No habría salto. Pero el ultraimpulsor ya estaba encendido. Intentaría un salto, pero sin control automático estaba condenado al fracaso. Menos de cinco milisegundos para la descarga, un borbotón mecánico que ningún programa podía controlar. Los agentes del neonato volaron por doquier en los ordenadores de la nave, intentando en vano desconectar el equipo. A un segundo-luz de distancia, bajo las grises ruinas del Laboratorio Alto, el Poder sólo podía observar. La fragata sería destruida.

Tan despacio y tan rápido. Una fracción de segundo. El fuego se expandió desde el corazón de la fragata, engullendo tanto el peligro como cualquier posibilidad.

A doscientos mil kilómetros de distancia, el torpe carguero efectuó su salto de ultraimpulso y se perdió de vista. El neonato apenas reparó en ello. Conque habían escapado algunos humanos; que el universo les diera una buena acogida.

En los segundos siguientes, el neonato sintió… ¿emociones? Cosas que eran más, y menos, de lo que podía sentir un humano. Probemos con emociones:

Euforia. El neonato sabía que sobreviviría.

Horror. Una vez más había estado a punto de morir.

Frustración. Tal vez la más fuerte, la más parecida a su eco humano. Algo importante había muerto con la fragata, algo de su archivo. Extrajo recuerdos del contexto, los reconstruyó. Lo que se había perdido quizá le hubiera dado más poder, pero quizá fuera un veneno mortal. A fin de cuentas, este poder había vivido antes, había sido anulado. Tal vez la razón de ello fuera lo que se había perdido.

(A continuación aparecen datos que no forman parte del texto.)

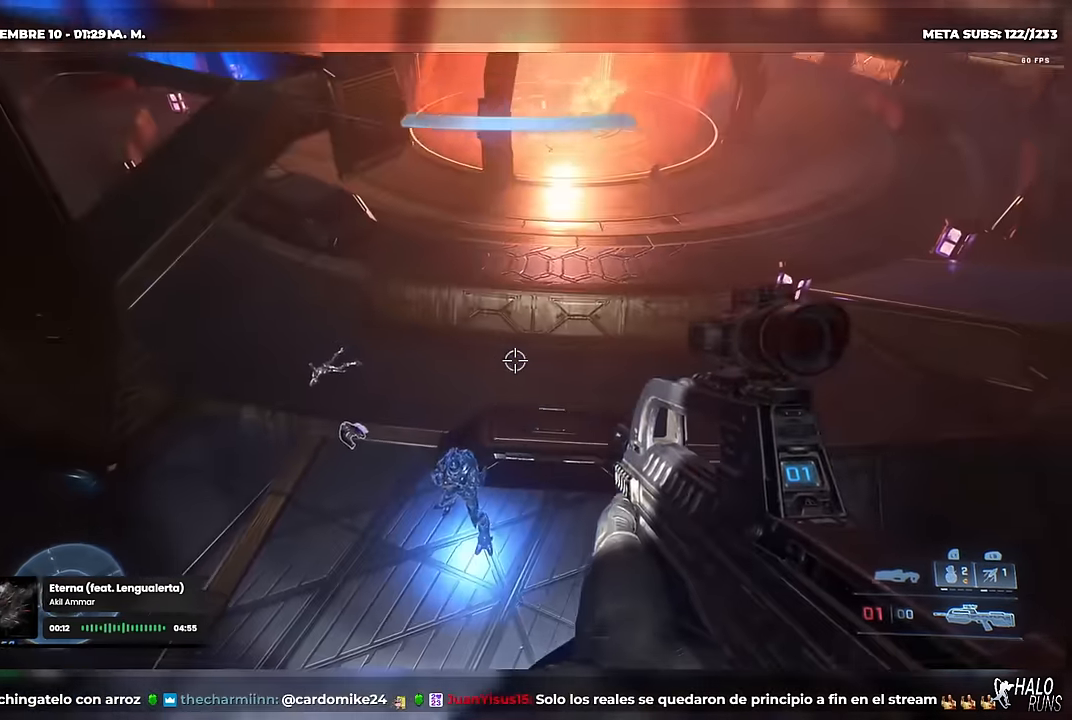
{"buttons": [], "right_stick": "up-right", "button_events": []}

Duda. El neonato no debió dejarse engañar así. Y por meros humanos. El neonato, presa de un pánico convulsivo, se inspeccionó. Sí, había puntos ciegos, instalados cuidadosamente desde el principio y no por los humanos. Dos habían nacido aquí. Él mismo y el veneno, el motivo de su caída de antaño. El neonato se inspeccionó más que nunca, sabiendo qué buscar. Destruyendo, purificando, verificando, buscando copias del veneno, destruyendo una vez más.

Alivio. La derrota había estado cerca, pero ahora…

Pasaron minutos y horas, el vasto período necesario para la construcción física: sistemas de comunicaciones, transporte. El nuevo Poder cambió de humor, se aplacó. Un humano habría definido ese sentimiento como «exaltación» o «ansiedad», pero «hambre» sería más apropiado. ¿Qué más se necesita cuando no hay enemigos?

El neonato escrutó las estrellas, planificando. Esta vez será diferente.